I remembered my grandmother replacing paper on shoji screens (wooden framed sliding doors). She made the glue she used to paste the kozo paper to the wooden frame by simmering rice for hours. Basically, she made her own nori paste. Once paper is glued with nori, it is so sturdy that it feels almost permanent. Before pasting the new paper, of course she had to remove the old one. She did this not by using some toxic remover but by soaking the pasted portion of the paper with water. Once the paper absorbed the moisture, it peeled off beautifully. I must emphasize that this was all done very gracefully and patiently. The soaking done gently as well as the peeling. No sharp objects, no heavy equipment, no toxic substance, just water and graceful hands.

Using this technique, I gently (with emphasis) sprayed my wrinkled painting and let the moisture soak in. Once the paper was moist, I gently (very, very gently) lifted the very delicate (and very thin, mind you) Xuan paper away from the mounting paper. Xuan paper, once wet, can be as delicate as a wet tissue paper. Yet if you respect it, it will cooperate with you and will show its resilient nature alongside its delicate nature. So, with grace and wisdom passed on from my grandmother, I was able to successfully release the painting from the mounting paper. Once the painting was dry, I was able to redo the wet mounting, this time with paste that had the right consistency.

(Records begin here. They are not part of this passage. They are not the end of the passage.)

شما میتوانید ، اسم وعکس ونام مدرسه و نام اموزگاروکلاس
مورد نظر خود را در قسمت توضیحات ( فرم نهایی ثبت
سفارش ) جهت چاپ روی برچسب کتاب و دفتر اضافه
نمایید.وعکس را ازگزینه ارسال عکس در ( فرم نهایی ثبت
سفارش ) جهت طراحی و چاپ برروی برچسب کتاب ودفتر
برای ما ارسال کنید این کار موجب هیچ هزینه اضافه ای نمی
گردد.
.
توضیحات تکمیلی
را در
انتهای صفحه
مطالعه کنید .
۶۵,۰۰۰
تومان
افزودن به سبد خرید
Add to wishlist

It all sounds trivial, but for me it was anything short of a miracle. For a kid growing up in Japan who scoffed at traditions, I can proudly say that as an old woman I am finally wise enough to understand the wisdom that is passed on from generation to generation. For those that are young, I strongly recommend that you at least observe your elders whether you like what you see or not. One day, you may be surprised what you understand looking back.